No 06: Centrifugal Force
Centrifugal force is a key component of submersible pumps because it allows them to move water through the system without being primed. This means you can simply turn the pump on and it will start working immediately.
Since the pump is already submerged in water, it doesn’t need to create a vacuum to draw water in, making priming necessary for other types of pumps.
No 07: Direct Power Connection
Due to the direct connection between the motor and the pump, submersible pumps can efficiently move water without external suction lines or priming mechanisms. Since the motor is encapsulated within a sealed housing and works with the pump as a single unit, the submersible pump can be operated underwater.
Here are four reasons why the direct power connection is beneficial for submersible pumps:
- Eliminates the Need for Priming
With the motor and pump working together as a single unit, there’s no need for external suction lines or priming mechanisms to start the pump. This makes submersible pumps more efficient and easier to use than other pumps.
- Compact Design
The direct connection of the motor to the pump means that submersible pumps are more compact and take up less space than other types of pumps. This is particularly useful in applications where space is limited.
- Less Noise
Submersible pumps are generally quieter than other types of pumps because the motor is underwater and enclosed within a sealed housing. This means that noise is reduced and the pump can operate more quietly in residential areas.
How Does a Submersible Pump Work Without Priming?
Submersible pumps can operate without priming due to their unique design. As the impeller spins, it creates a low-pressure zone at its center that pulls water through the intake.
This water then flows over the impeller, which propels it through the discharge port and into the surrounding piping. All of these steps are self-priming, so the pump doesn’t need extra work to operate.
Can a submersible pump lose its prime?
If your submersible pump isn’t delivering water, it may be due to the water level dropping below the pump or a problem with the pressure tank or switch. Use a water level indicator or consult a professional well driller to prevent the pump from losing its prime.

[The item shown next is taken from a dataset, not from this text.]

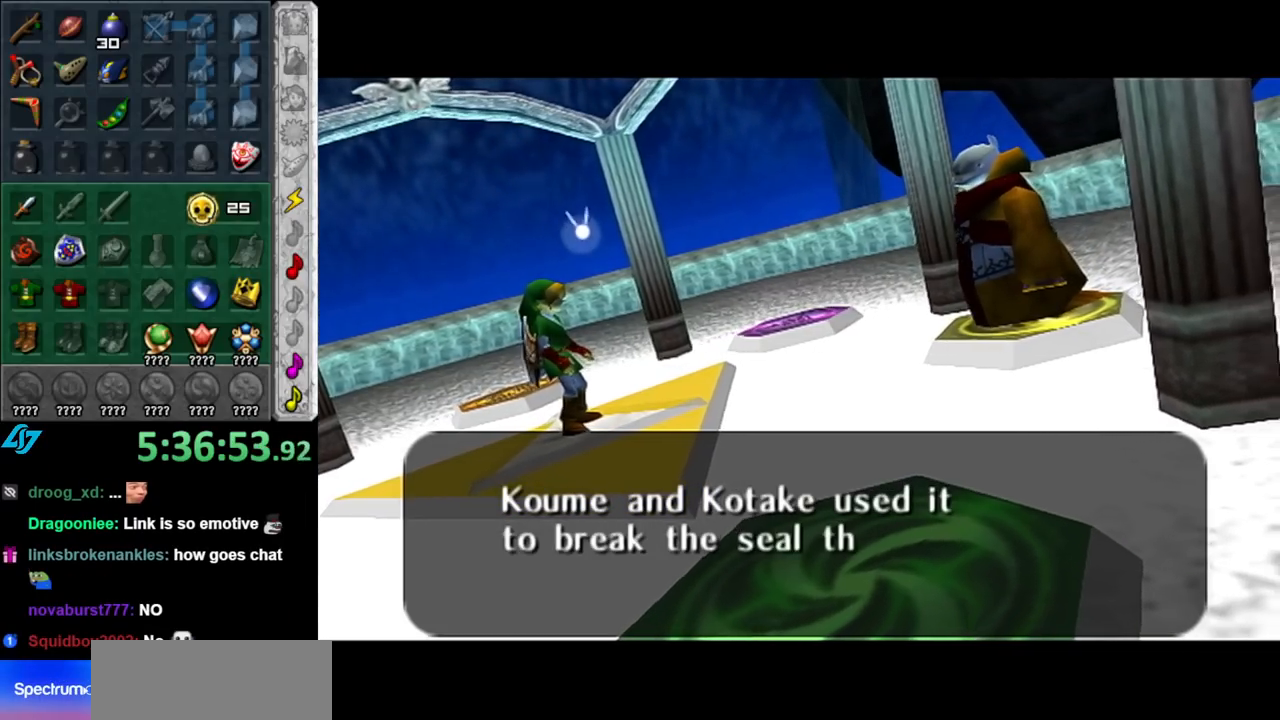
{"buttons": [], "left_stick": "center", "right_stick": "center", "events": [[33, "B", "down"], [83, "A", "up"], [83, "B", "up"], [250, "A", "down"], [283, "B", "down"], [350, "A", "up"], [350, "B", "up"]]}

Check the pressure tank’s air pressure and inspect the pressure switch for faults. Furthermore, clogging in the intake screen can prevent water flow and cause loss of prime. Clean the screen by removing it, rinsing it with water, and reattaching it to the pump.

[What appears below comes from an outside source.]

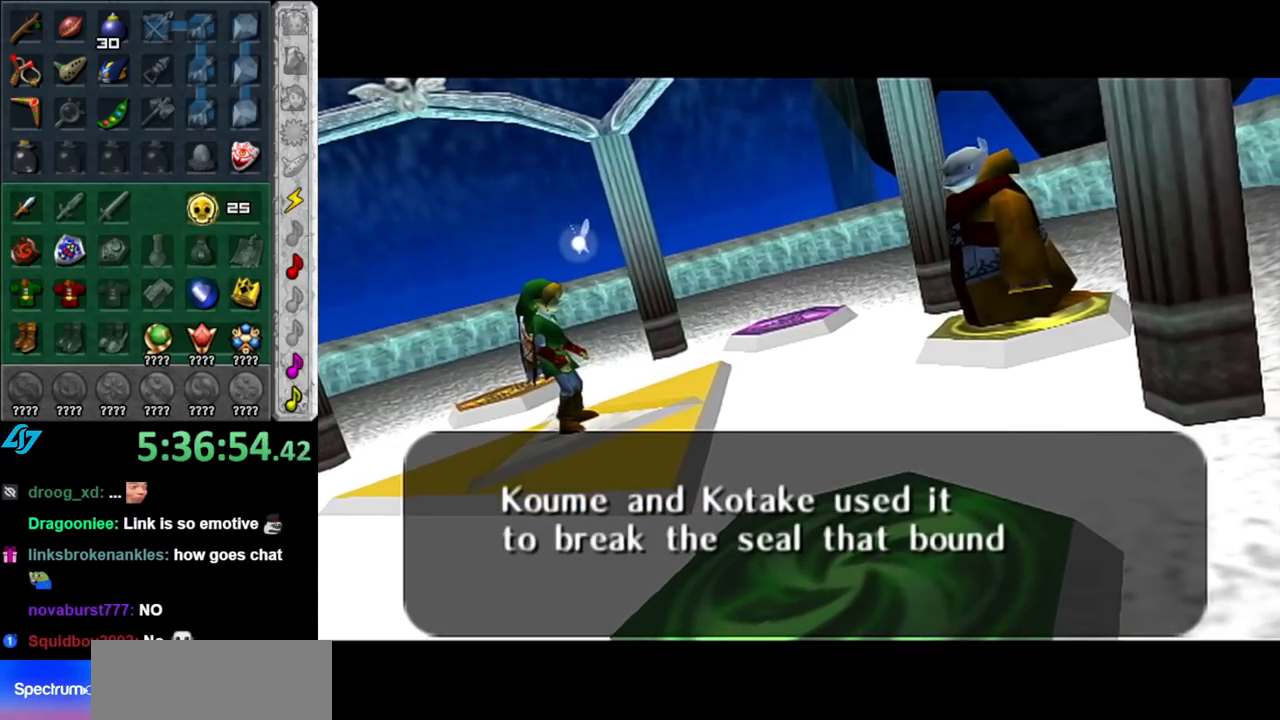
{"buttons": [], "left_stick": "center", "right_stick": "center", "events": [[33, "A", "down"], [33, "B", "down"], [133, "A", "up"], [133, "B", "up"], [317, "A", "down"], [317, "B", "down"], [367, "A", "up"], [400, "B", "up"]]}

Are submersible pumps more efficient than above-ground pumps?
Submersible pumps are more efficient than above-ground pumps because they push water instead of relying on suction. This eliminates the risk of airlocks and increases flow rates, reducing the chances of pump cavitation.
Direct connection and sealed construction make submersible pumps more efficient. Although submersible pumps have a higher initial cost, they’re worth investing in because they’re durable and require minimal maintenance. They’re a great option for pumping water from wells, ponds, and other sources.
Invest in a Submersible Pump for Unmatched Efficiency and Savings.
Submersible pumps offer unmatched convenience and efficiency in the movement of liquids. By operating without external priming, they can pump fluids from various sources effectively.
Their ability to operate while submerged makes them an excellent choice for deep wells, lakes, rivers, and sewage and drainage systems. Also, these pumps offer greater energy efficiency than above-ground pumps, translating to long-term savings.
Therefore, if you’re looking for a highly efficient and reliable solution for pumping liquids, consider investing in a submersible pump that will deliver the required performance for all your applications.